09.06.2010 | Research

Analyse der Zinssensitivität von Immobilien-Investments

Anfang 2010 veröffentlichten Alain Chaney vom Informations- und Ausbildungszentrum für Immobilien in der Schweiz und Martin Hoesli von der Universität Genf eine Research-Arbeit über die Zinssensitivität von Immobilien-Investments. Mit ihrer Arbeit wollen die Autoren eine Hilfestellung zur Risikoeinschätzung von Immobilien geben, die bei institutionellen Investoren oft ein signifikanter Bestandteil der Asset Allocation sind. Sie verwenden einen Datensatz schweizerischer Immobilen und untersuchen die Auswirkungen von Änderungen in Schlüsselgrößen.

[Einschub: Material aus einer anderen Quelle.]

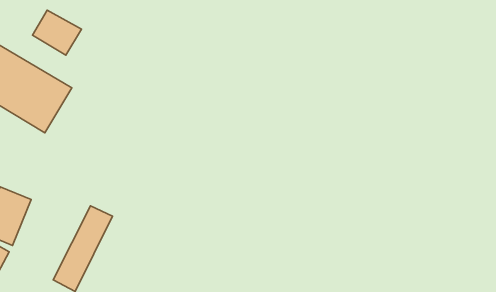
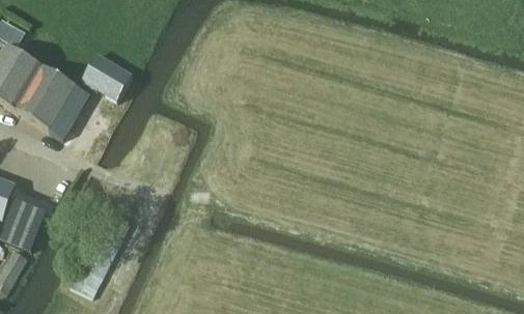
building: [33,10,82,55] -> [83,54,132,98]

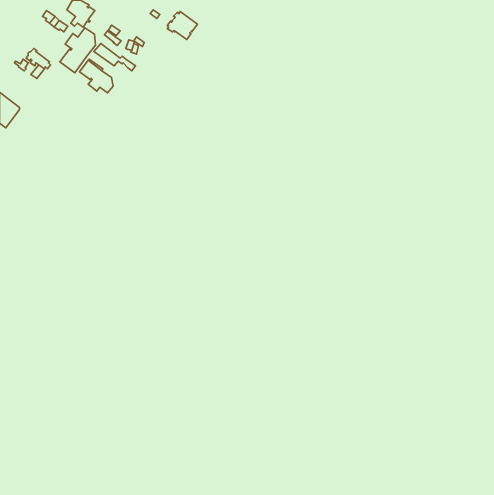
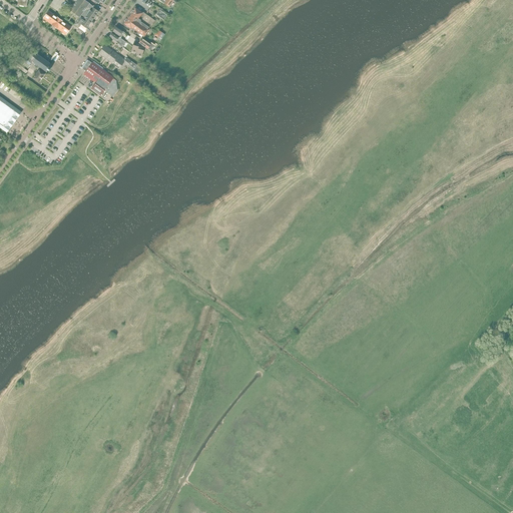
building: [168,11,198,40] -> [123,7,154,36]
building: [60,28,96,73] -> none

Quelle: Chaney, Hoesli (2010)

Die Autoren kommen zu dem Ergebnis, dass eine klassische Durationsanalyse zur Ermittlung der Zinssensitivität von Immobilien-Investments nicht geeignet ist. Die Durationsanalyse führe zu einer Überschätzung der Zinssensitivität, da Immobilien über einen sog. "Self-Hedge" verfügen. Eine Zinsänderung führe ebenfalls zu einer konträren Änderung in den Free Cash Flows, die die Zinsänderung aufhebt. Die wichtigsten Determinanten der Duration von Immobilien scheinen die Risikoprämie, das makroökonomische Umfeld, der Grad des Wechsels der Zinskurve und die Restlebensdauer der Immobilie zu sein. Chaney und Hoesli verweisen allerdings darauf, dass eine Zinsänderung trotz Zinsabsicherung indirekt zu einem Ausfall eines Immobilieninvestments führen könne, z.B. wenn ein makroökonomischer Schock durch die Zinsänderung ausgelöst wird.